# JOB A:
Restate the passage on Edwin Booth and Robert Lincoln, starting with "While Edwin eventually" and going on through "nearly a year.", swapping "vilification" for "condemnation".
# JOB B:
Supply the next part of the account of Edwin Booth's rescue of Robert Lincoln, picking up after its final sentence.

# SOURCE:
There were only two things that gave Edwin Booth comfort and helped him persevere through that terrible time: writing his autobiography, which he began in the form of letters to his daughter Edwina, and, as he told Bispham, the knowledge that he had saved the slain president’s son from severe injury or death on that train station platform.
While Edwin eventually recovered from the shock of the assassination, the Booth name was to some extent indelibly tainted by the youngest brother’s deed. Bispham related that one New York newspaper predicted none of the Booth clan would ever be permitted to perform on any American stage again. For a time Edwin feared to leave his house during the daytime. The assassination, as well as the universal vilification of his family, led Edwin to retire from acting for nearly a year.
The story of Robert’s rescue by Booth seemed such an ironic coincidence that a number of people who heard the tale decided to record it for posterity — with varying degrees of factuality. While Booth himself never actually wrote about the incident, Robert Lincoln penned at least three separate narratives of the episode and spoke of it at least twice.
Robert Todd Lincoln at dedication ceremonies for the Lincoln Memorial in Washington in 1922. (Library of Congress) |
Lincoln first told the story to Badeau when they were both serving on Grant’s staff. Badeau subsequently corresponded with Booth about the incident. Two 19th-century accounts of the rescue were written in 1893, the year of Booth’s death.
An article in the Boston Morning Journal, reporting on Booth’s funeral, contains the first known printed narrative of the rescue: At Bowling Green, Ky., it happened that Mr. Lincoln and Mr. Booth were waiting for a train. Neither was aware of the other’s presence. Mr. Lincoln had strayed on a switching track. An engine came along, and he would have undoubtedly been struck and probably killed had not Mr. Booth, with a quick movement, pushed him out of harm’s way.
The article, which does not reveal its source, is grossly inaccurate. It would, however, serve not only as the first recorded narrative of the event but also as the basis for a much later narrative, written in 1919, that would be even more fictitious and absurd.
The second 1893 narrative was Bispham’s, in the November issue of The Century Magazine. While the general events—when checked against Lincoln’s narrative—are correct, there are some minor inaccuracies that can easily be explained as mistaken recollections 30 years after the event.

# LISTING:
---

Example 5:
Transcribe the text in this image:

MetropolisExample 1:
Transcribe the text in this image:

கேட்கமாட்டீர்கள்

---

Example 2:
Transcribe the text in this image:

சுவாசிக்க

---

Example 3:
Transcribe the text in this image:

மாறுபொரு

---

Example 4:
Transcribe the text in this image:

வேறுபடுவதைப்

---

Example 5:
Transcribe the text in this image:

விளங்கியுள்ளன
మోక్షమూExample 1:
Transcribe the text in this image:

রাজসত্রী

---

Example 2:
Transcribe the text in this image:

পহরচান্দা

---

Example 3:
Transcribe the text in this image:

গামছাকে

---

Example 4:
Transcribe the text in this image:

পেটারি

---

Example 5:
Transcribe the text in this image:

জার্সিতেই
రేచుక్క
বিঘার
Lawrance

# REPLY A:
While Edwin eventually recovered from the shock of the assassination, the Booth name was to some extent indelibly tainted by the youngest brother’s deed. Bispham related that one New York newspaper predicted none of the Booth clan would ever be permitted to perform on any American stage again. For a time Edwin feared to leave his house during the daytime. The assassination, as well as the universal condemnation of his family, led Edwin to retire from acting for nearly a year.

# REPLY B:
Between 1865 and 1908, only the two narratives of the incident were published, both focusing on Booth. Between 1909 and 1979 there were 11 narratives of the incident published, all of them centered on the fact that the man saved was the son of Abraham Lincoln. This increased interest and shift of focus occurred because Lincoln’s place in American memory changed.
From 1875 to 1908, Lincoln stood second to George Washington in terms of presidential greatness. But a turning point in Lincoln’s historical reputation came during the centennial year of his birth, 1909. The centennial rites, coupled with the fading numbers of the Civil War generation, many of whom had hated Lincoln and his vigorous nationalism, boosted Lincoln to the top of the presidential list. The resulting glorification of Lincoln was reflected in the voluminous writings about him, his family, his friends and his enemies.
In 1909 the quintessential narrative of Booth’s rescue of Robert Lincoln was published in The Century Magazine. The article, titled Edwin Booth and Lincoln, focused on Edwin Booth’s reaction to the news of the assassination and quoted his letter to Badeau in which he lamented his blasted plans. The story included a synopsis of Bispham’s 1893 reminiscence and also included excerpts of Robert Lincoln’s letter to Richard Watson Gilder explaining the incident.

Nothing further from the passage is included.